Tag Archives: Learning behaviour

Semantic absurdities

Semantic Absurdities : What’s Wrong with Mr. Bing Ding Dong?


speech therapy groups
Our crazy Phonic All Star always gets it all wrong when he hits his gong! Can you fix his mistakes with semantics…

Mr. Bing Ding Dong is our Chinese Chef who is from Hong Kong. When he cooks his Chinese meal for his guests, he runs out and hits his gong and says “NG! Dinners Ready!” He likes to cook and sing and wear Bling-Bling whilst flipping chicken wing. One thing about Mr. Bing Ding Dong is that he hits his head and gets a little C-R-A-Z-Y and makes mistakes as the evening gets later. He mixes everything up. Make sure you don’t eat there after 8 o’clock as he is known to mix up his prawn with worm in his dim sims…YUCK! (Listen for his soundtrack on CD2-Carnivale of sound on itunes)  In the folders you will find What’s wrong with Mr. Bing Ding Dong? Worksheets. Here are some of the confusions he has been facing. Help him to work them out with your child.

 This tasks develops skills for: Verbal expression-vocabulary-semantic relationships

 Task- Explaining what is wrong in the picture

Ask your child to look at the picture and to tell you what they see are wrong in the picture (semantic absurdities).
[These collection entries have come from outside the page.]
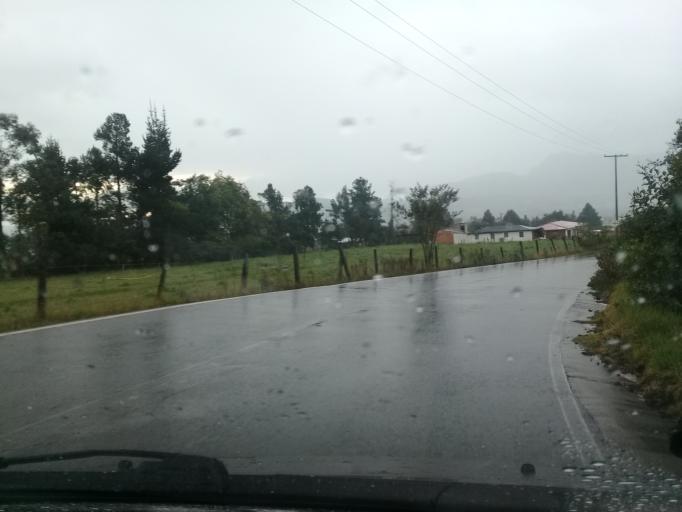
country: CO
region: Cundinamarca
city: Guasca
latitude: 4.8578
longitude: -73.8609
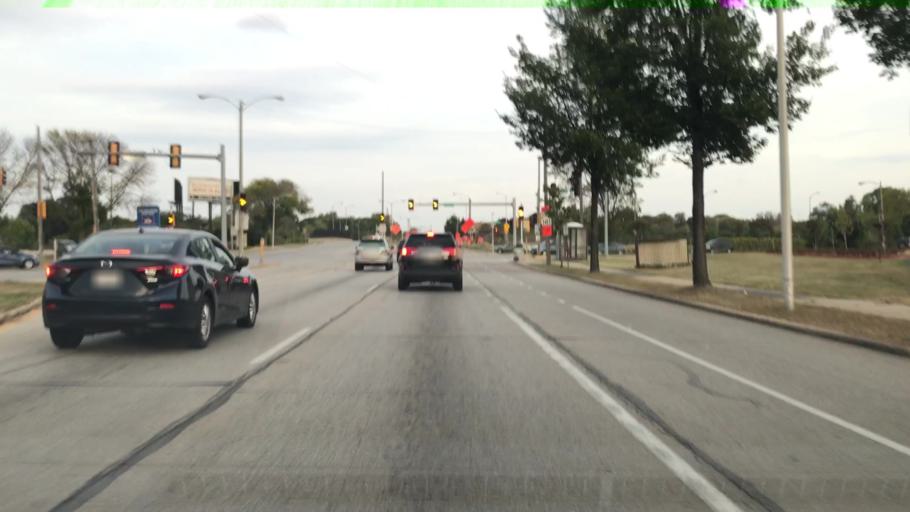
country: US
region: Wisconsin
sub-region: Waukesha County
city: Butler
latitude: 43.1195
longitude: -88.0149
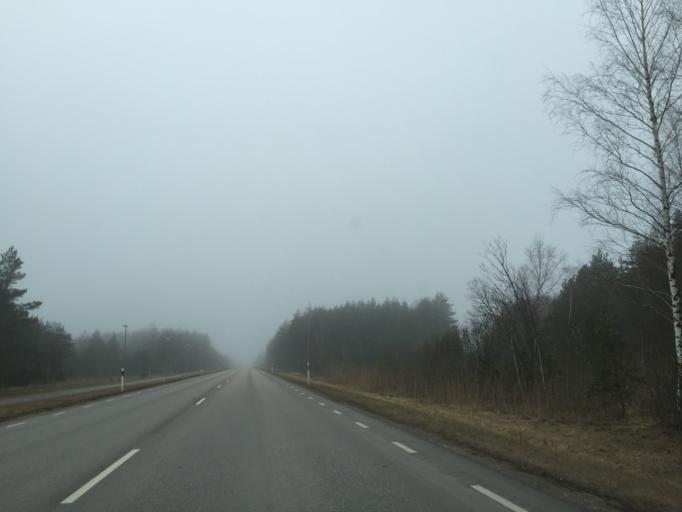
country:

Support them to express their answer using the correct words and well structured sentences. Help them to develop a mature sentence by including clauses (that add to the sentence- eg. Who is wearing a striped jumper) and joining words (ie. And/ or/ but/ and then/ however/so/even though).

Speech therapy made fun with Club Yicketty Yak
Semantic confusion and absurdities are a great way to develop vocabulary and semantic relationships.

Practice these sentences a few times to assist them to learn how to arrange the words in a sentence (syntactic structure).  Ask questions that explore the picture further and to consider events that may not be in the here and now using their prediction, imagination and inferential abilities.

If they get stuck, break your questions down to simple “WH” questions…

  • What is this?
  • Who is this?
  • What is happening in the picture?
  • Where is the boy walking?
  • What do you think he will do next?
  • Why do you think he is…?
  • How do you know it is a …?

Example of an effective language interactions:

Parent:“What is the crazy thing that is happening in the picture?

Child: “The boy is carrying an umbrella but there is money raining from the clouds. Money doesn’t rain from the clouds.”

Parent:“What would you expect would fall from the clouds?”

Child:“Rain usually falls from the clouds.

Parent: “If this picture was true, what do you think the boy might do next?”

Child:“He could pick up the money and go shopping for a new scooter.